Find the amplitude, period, and phase shift and sketch the graph of y=3 \sin \left[2\left(x-\frac{\pi}{4}\right)\right] over a one-period interval.
1.
\begin {array}{rr} y = & 3 & \sin \left[2 \left(x – \frac{\pi}{4} \right) \right] \\ & \uparrow & \uparrow \uparrow \\ & a = 3, & b = 2, c = \frac{\pi}{4} \end {array}
amplitude = |3| = 3
period = \frac{2 \pi}{2}=\pi
phase shift = \frac{\pi}{4} \quad \text { Shift right because } \frac{\pi}{4}>0 \text {. }
2. Begin the cycle at x=\frac{\pi}{4} and graph one cycle over \left[\frac{\pi}{4}, \frac{\pi}{4}+\pi\right]=\left[\frac{\pi}{4}, \frac{5 \pi}{4}\right]
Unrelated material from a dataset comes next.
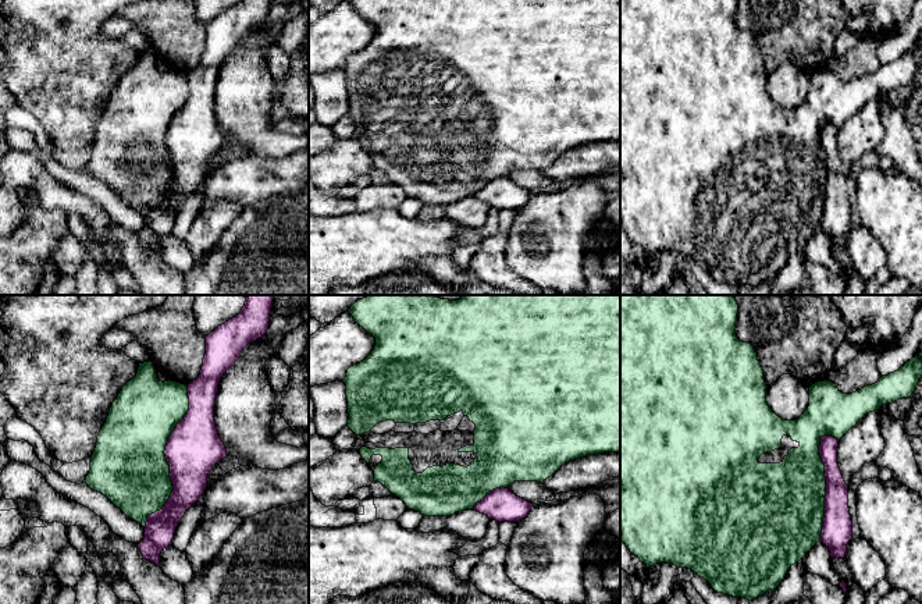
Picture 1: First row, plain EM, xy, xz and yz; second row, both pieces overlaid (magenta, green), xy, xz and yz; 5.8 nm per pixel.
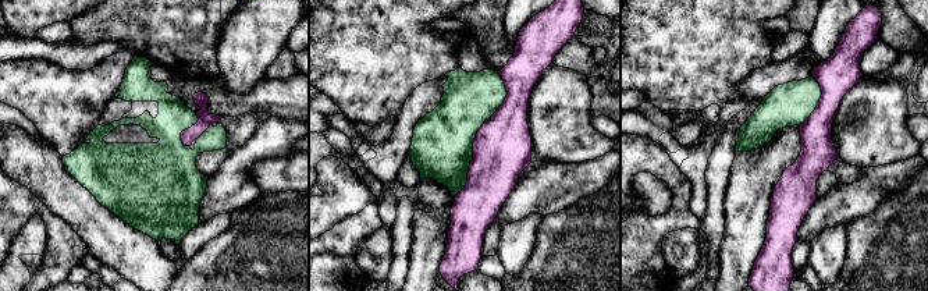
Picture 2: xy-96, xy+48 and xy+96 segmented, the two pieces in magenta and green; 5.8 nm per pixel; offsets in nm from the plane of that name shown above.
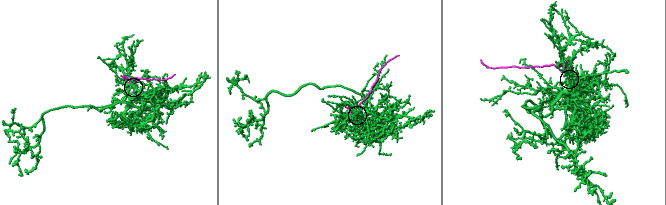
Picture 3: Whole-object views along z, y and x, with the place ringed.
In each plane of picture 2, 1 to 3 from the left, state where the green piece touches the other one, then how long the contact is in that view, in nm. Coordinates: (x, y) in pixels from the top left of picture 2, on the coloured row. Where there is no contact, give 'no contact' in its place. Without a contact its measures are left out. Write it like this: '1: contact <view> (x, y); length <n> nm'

3. Divide the interval \left[\frac{\pi}{4}, \frac{5 \pi}{4}\right] into four equal parts, each having length \frac{1}{4}(\text { period })=\frac{1}{4}(\pi)=\frac{\pi}{4} \text {. }
The x-coordinates of the five key points are
\frac{\pi}{4}, \frac{\pi}{4}+\frac{\pi}{4}=\frac{\pi}{2}, \frac{\pi}{4}+\frac{\pi}{2}=\frac{3 \pi}{4}, \frac{\pi}{4}+\frac{3 \pi}{4}=\pi, and
\frac{\pi}{4}+\pi=\frac{5 \pi}{4} .
4. Sketch one cycle of the sine curve through the five key points: \left(\frac{\pi}{4}, 0\right),\left(\frac{\pi}{2}, 3\right),\left(\frac{3 \pi}{4}, 0\right),(\pi,-3), \text { and }\left(\frac{5 \pi}{4}, 0\right).